### 学習活動
銀行のWebサイト調査を扱った本文から、「Webアクセシビリティの課題」から「0点以上の銀行は0行でした。」までをすべて、一字も変えずに書き写しなさい。

詳細な調査結果とAI Workstyle Lab編集部の解説
AI検索対応(LLMO)の進展
Geminiなどの大規模言語モデルに自社コンテンツが引用・参照されやすくなるよう最適化できているかというLLMOの評価では、約64%の銀行が総合LLMOスコア3.5点以上を獲得しました。これは、多くの銀行が生成AI時代において、自社の情報を正確に、かつ効率的にユーザーに届けるための仕組み作りに取り組んでいることを示しています。
AI Workstyle Lab編集部より:生成AIの普及により、ユーザーの情報収集方法は多様化しています。従来の検索エンジンだけでなく、生成AIを通じた情報アクセスも増える中で、企業が信頼性の高い情報源として認識されるためには、LLMOへの対応が不可欠です。これは、単なるSEO対策に留まらず、AI時代のブランディング戦略として捉えることができます。

Webアクセシビリティの課題
スマートフォンのトップページが弱視・ロービジョンユーザーにとって見やすいかという調査では、問題の数が10個以上の銀行が約72%に上り、特に31個以上の問題がある銀行は約39%を占めました。色彩やコントラスト比の見直しなど、視覚的な要素の改善が強く求められています。
また、スクリーンリーダー(音声読み上げソフト)での閲覧しやすさを評価する音声ユーザビリティでは、Webアクセシビリティの国際的なガイドラインであるWCAG 2.0で定められた4つの原則のうち、「理解可能」は61行全てで高水準を達成しているものの、「知覚可能(情報が認識できること)」、「操作可能(UIが操作できること)」、「堅ろう(多様な環境で解釈できること)」の観点ではばらつきが残ります。特に「知覚可能」が90点以上の銀行は16行に留まり、弱視・ロービジョンユーザーの音声読み上げ体験に課題がある状況です。全項目で90点以上の銀行は0行でした。
AI Workstyle Lab編集部より:2024年4月に施行された改正障害者差別解消法により、銀行を含む民間団体にもアクセシビリティ対応が義務化されました。デジタルサービスを提供する上で、誰もが平等に情報へアクセスできる環境を整備することは、法的要件であると同時に、企業の社会的責任でもあります。Webアクセシビリティの向上は、より幅広い顧客層へのサービス提供に繋がり、顧客体験全体の質を高める重要な要素です。


顧客接点におけるAI(チャットボット)の活用
Webサイト上にチャットボットがある銀行は、約64%に達しました。チャットボットの活用は、24時間365日問い合わせ対応を可能にし、店舗やコールセンターの負荷軽減に貢献しています。

### データ資料
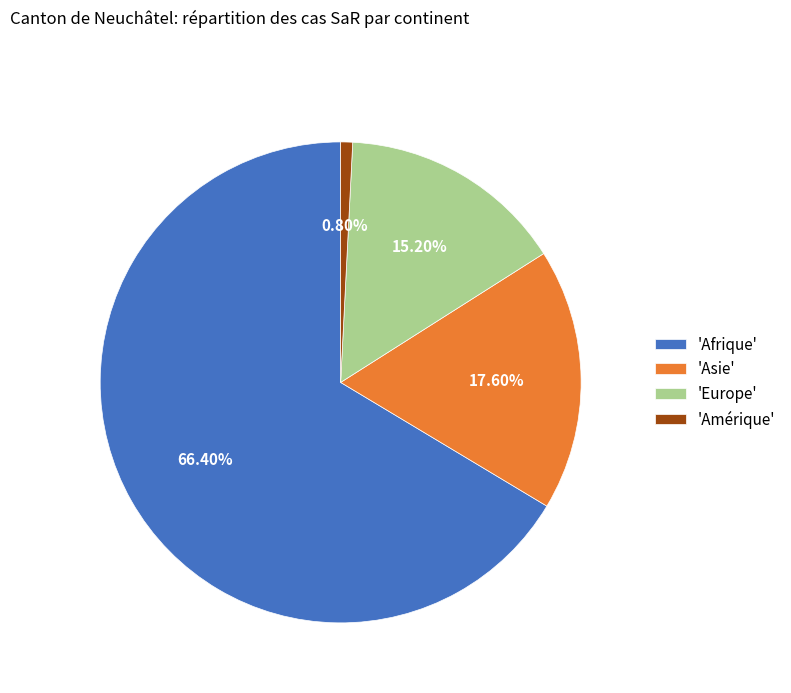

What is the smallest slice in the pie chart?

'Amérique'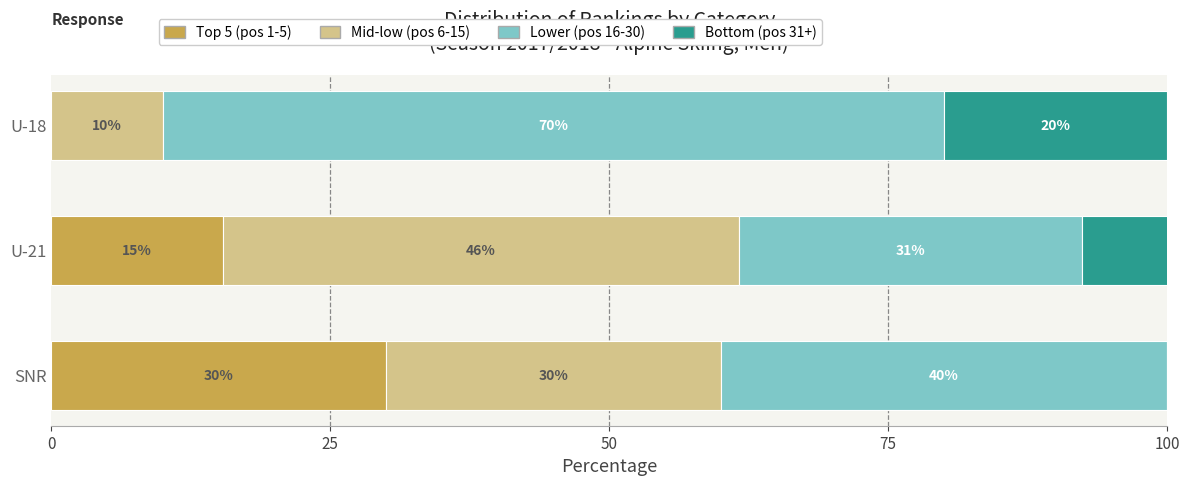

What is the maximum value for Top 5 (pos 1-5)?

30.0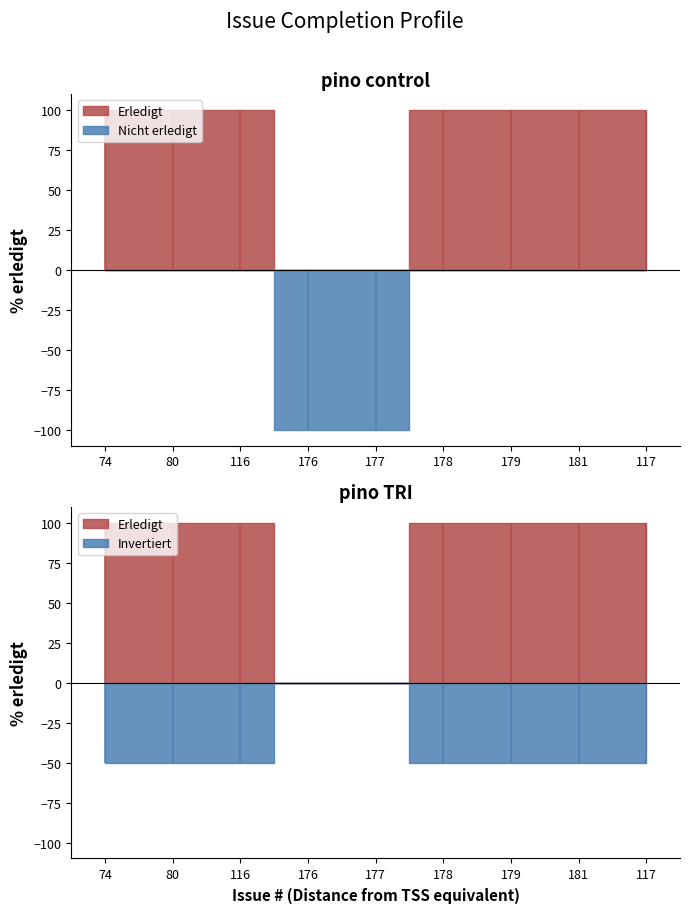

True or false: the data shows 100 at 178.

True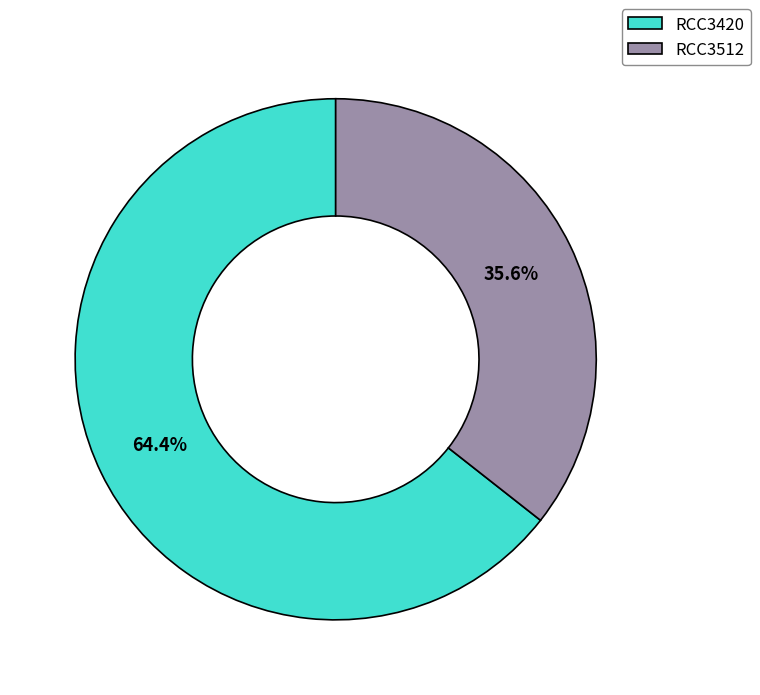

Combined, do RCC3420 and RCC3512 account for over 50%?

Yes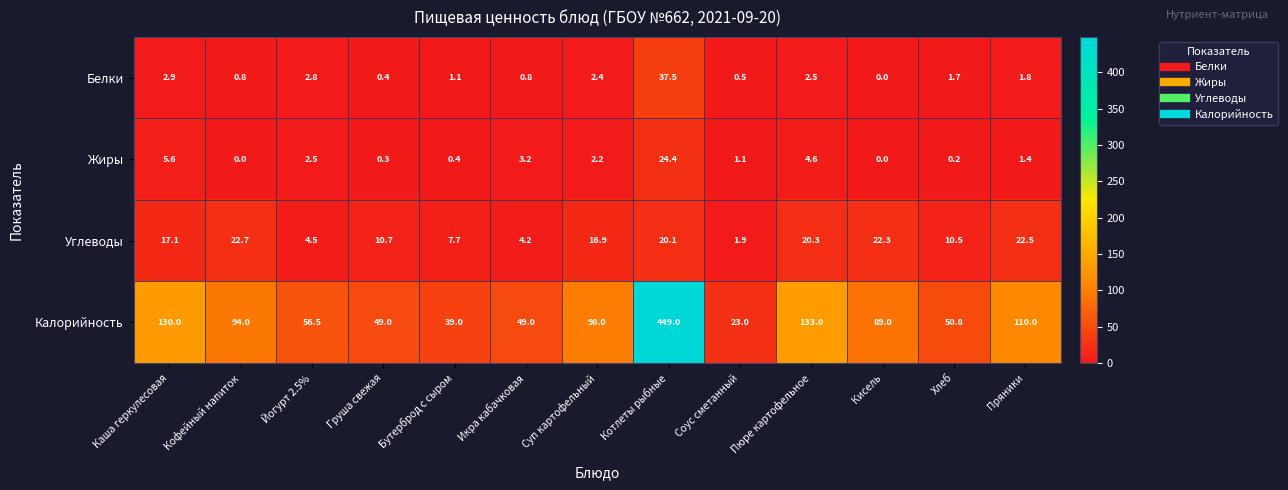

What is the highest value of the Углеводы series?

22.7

### 演習の解答
Webアクセシビリティの課題
スマートフォンのトップページが弱視・ロービジョンユーザーにとって見やすいかという調査では、問題の数が10個以上の銀行が約72%に上り、特に31個以上の問題がある銀行は約39%を占めました。色彩やコントラスト比の見直しなど、視覚的な要素の改善が強く求められています。
また、スクリーンリーダー(音声読み上げソフト)での閲覧しやすさを評価する音声ユーザビリティでは、Webアクセシビリティの国際的なガイドラインであるWCAG 2.0で定められた4つの原則のうち、「理解可能」は61行全てで高水準を達成しているものの、「知覚可能(情報が認識できること)」、「操作可能(UIが操作できること)」、「堅ろう(多様な環境で解釈できること)」の観点ではばらつきが残ります。特に「知覚可能」が90点以上の銀行は16行に留まり、弱視・ロービジョンユーザーの音声読み上げ体験に課題がある状況です。全項目で90点以上の銀行は0行でした。